SNPs from TMCO1, CAV1/CAV2, CDKN2B-AS1 and SIX1/SIX6 were then genotyped using TaqMan allelic discrimination assays at Duke University. These SNPs were selected because they have been evaluated in two other populations of African Ancestry40. Assay-On-Demand products were used with the ViiA7 Realtime PCR system with 384-well block according to the standard protocols of the manufacturer (Applied Biosystems, Foster City, CA). The fluorescent signal intensity was measured directly in the reaction well by the ABI ViiA7 Sequence Detector (Applied Biosystems). For quality control purposes samples from two individuals were duplicated across all plates and two CEPH (the Centre d'Etude du Polymorphisme Humain, Foundation Jean Dausset, Paris, France) standards were included in each 96- well plate. Genotyping efficiency of at least 95% and matching genotypes of quality-control samples within and across all plates was required for inclusion in the statistical analysis.

Statistical analysis

Power calculations were performed using Quanto Version 1.2. A ‘log-additive’ mode of inheritance was assumed.
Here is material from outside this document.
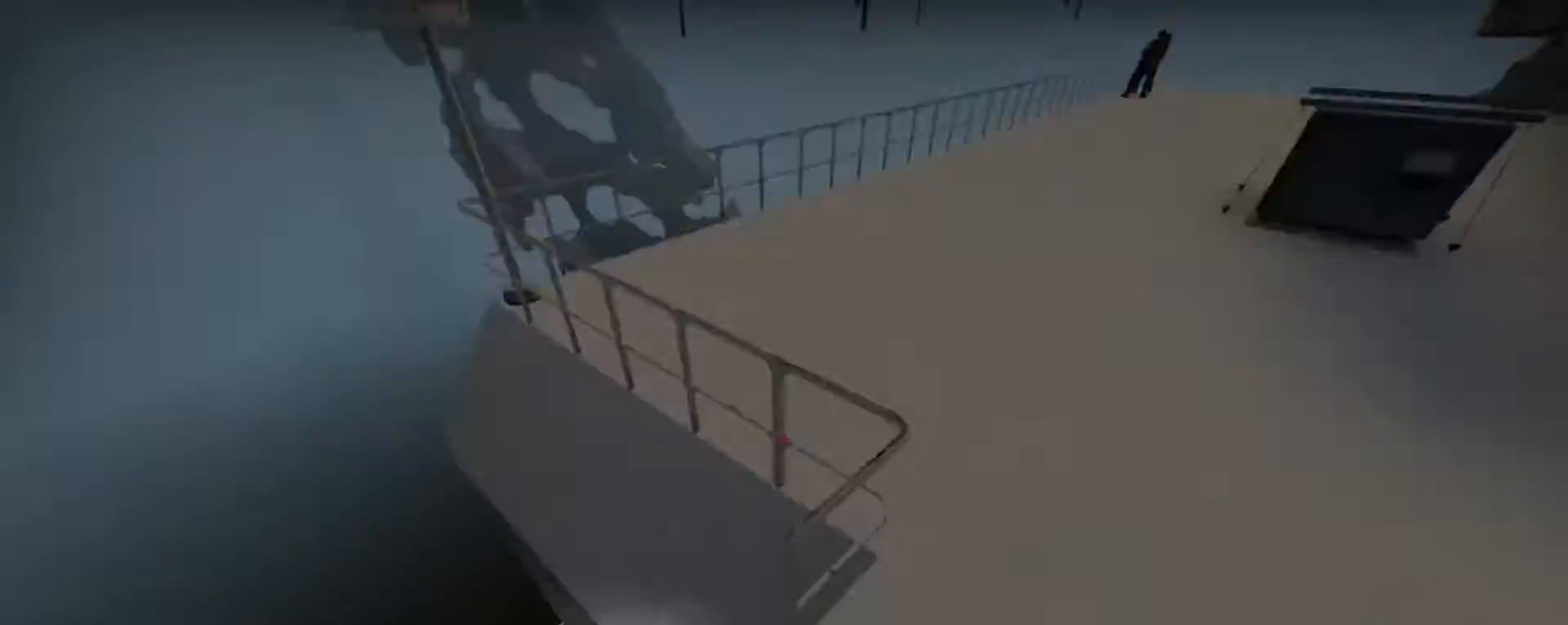
{"keys": [], "mouse": [], "events": [[100, "w", "down"], [400, "w", "up"]]}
The Odds Ratio (OR) that could be detected 80% of the time with 95% confidence in an unmatched case-control study of genetic association in POAG in South Africa (assuming a disease prevalence of 2.8%) in 215 cases and controls was calculated for population disease allele frequencies ranging from 0.01 to 0.99. This study is adequately powered to detect odds ratios of 0.6 or less and 1.5 or more when the frequencies of the disease alleles in the population are between 0.2 and 0.7. Where the population disease allele frequencies are greater or less than this, this sample size is only powered to detect more significant odds ratios.

Descriptive statistical analyses were performed using STATA version 12. To describe the demographic characteristics, we used mean ± standard deviation (SD) for continuous variables and we summarized categorical variables by percentages. For comparisons of continuous variables, we used the t-test with p values that were two-tailed with significance set at p < 0.05. For comparisons of categorical variables we used Fisher's exact test or χ2 analysis. P values < 0.05 were considered to be significant. For the analysis of continuous traits present in both eyes (CCT and VCDR), we used the average value of the two eyes or the value of only one eye where the fellow eye could not be measured or, in POAG participants, if the fellow eye was untreated (in unilateral glaucoma or blindness). To adjust for the confounding variables of age and gender we used a logistic regression model with age and gender as covariates. An adjusted p value was considered significant if p < 0.05.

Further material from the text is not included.